PROBLEM TO WORK ON – Collect all lines below with the string "close".

SUPPLIED DATA –
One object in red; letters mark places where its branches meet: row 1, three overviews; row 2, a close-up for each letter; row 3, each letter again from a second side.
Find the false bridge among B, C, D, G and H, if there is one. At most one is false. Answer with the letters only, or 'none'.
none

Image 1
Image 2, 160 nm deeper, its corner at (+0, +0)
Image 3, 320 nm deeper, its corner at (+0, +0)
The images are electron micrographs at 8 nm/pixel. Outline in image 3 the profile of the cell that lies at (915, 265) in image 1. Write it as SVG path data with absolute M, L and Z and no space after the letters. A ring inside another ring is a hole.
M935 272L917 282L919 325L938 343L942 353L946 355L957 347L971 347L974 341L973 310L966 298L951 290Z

---

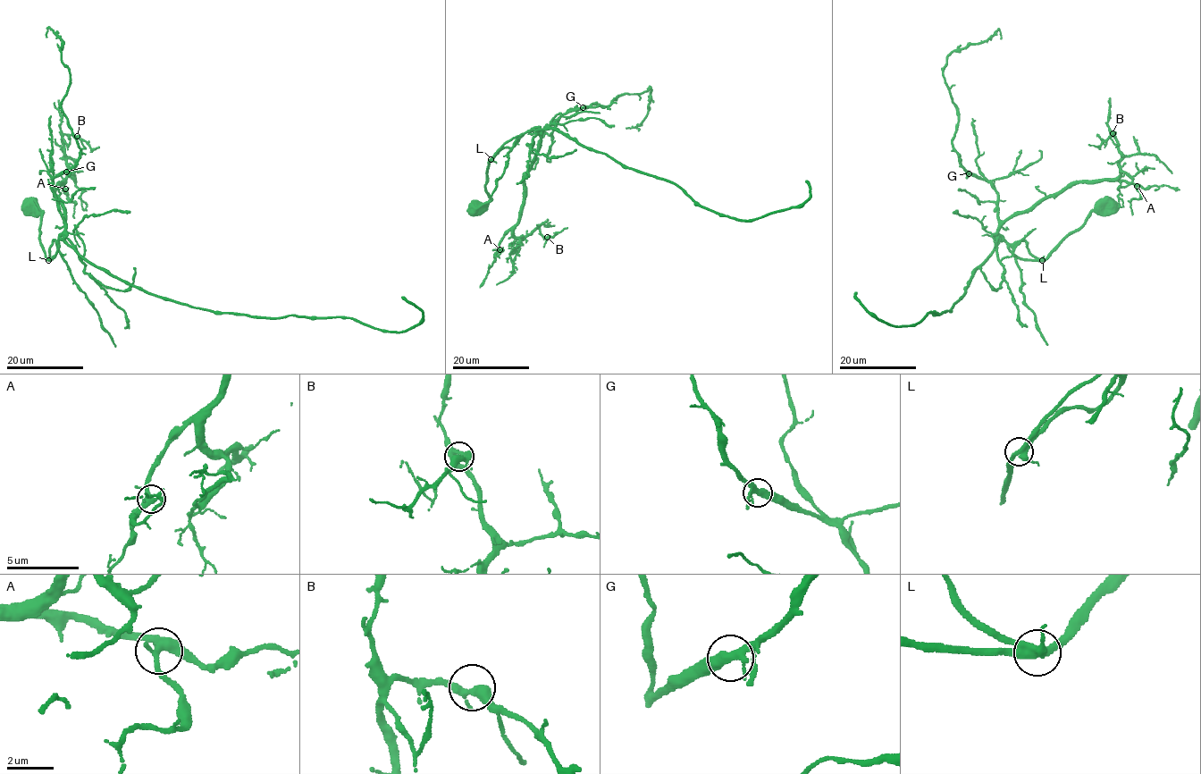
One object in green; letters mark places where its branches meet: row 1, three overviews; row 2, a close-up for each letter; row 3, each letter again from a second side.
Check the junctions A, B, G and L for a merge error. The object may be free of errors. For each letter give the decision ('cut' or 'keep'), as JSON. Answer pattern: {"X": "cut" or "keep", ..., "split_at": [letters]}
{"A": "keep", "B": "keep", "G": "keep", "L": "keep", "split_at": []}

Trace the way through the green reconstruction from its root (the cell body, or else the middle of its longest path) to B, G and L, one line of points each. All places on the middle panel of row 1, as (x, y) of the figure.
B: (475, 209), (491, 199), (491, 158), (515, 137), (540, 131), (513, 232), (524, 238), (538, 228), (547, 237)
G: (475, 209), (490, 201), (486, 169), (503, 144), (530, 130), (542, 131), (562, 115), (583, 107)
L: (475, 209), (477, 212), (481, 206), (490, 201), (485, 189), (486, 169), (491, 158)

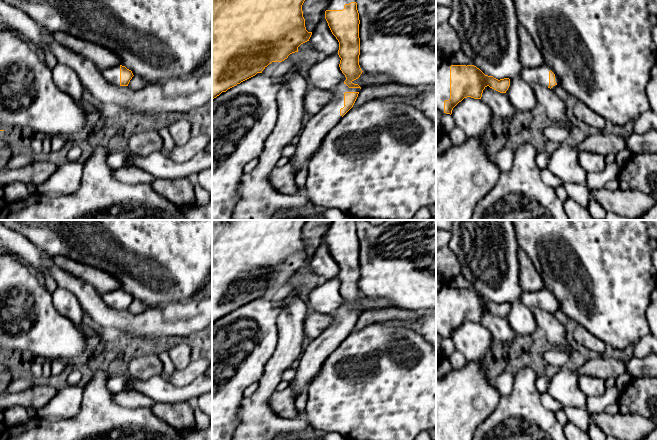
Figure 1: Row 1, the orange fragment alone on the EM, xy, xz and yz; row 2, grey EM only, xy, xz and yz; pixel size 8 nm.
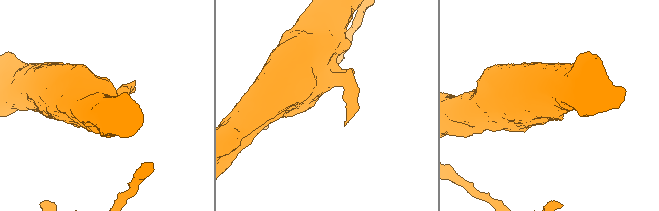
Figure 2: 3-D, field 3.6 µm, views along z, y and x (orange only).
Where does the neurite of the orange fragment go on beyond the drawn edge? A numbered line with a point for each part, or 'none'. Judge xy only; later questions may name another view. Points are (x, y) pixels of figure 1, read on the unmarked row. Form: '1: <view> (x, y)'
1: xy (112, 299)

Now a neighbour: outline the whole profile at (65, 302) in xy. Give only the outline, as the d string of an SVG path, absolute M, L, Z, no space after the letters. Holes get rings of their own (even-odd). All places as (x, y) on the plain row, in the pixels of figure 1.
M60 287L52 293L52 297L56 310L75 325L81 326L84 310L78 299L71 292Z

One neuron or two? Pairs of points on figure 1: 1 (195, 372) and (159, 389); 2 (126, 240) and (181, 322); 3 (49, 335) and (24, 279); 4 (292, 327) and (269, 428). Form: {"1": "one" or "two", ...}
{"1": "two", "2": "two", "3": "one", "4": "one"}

RESPONSE –
One object in red; letters mark places where its branches meet: row 1, three overviews; row 2, a close-up for each letter; row 3, each letter again from a second side.
One object in green; letters mark places where its branches meet: row 1, three overviews; row 2, a close-up for each letter; row 3, each letter again from a second side.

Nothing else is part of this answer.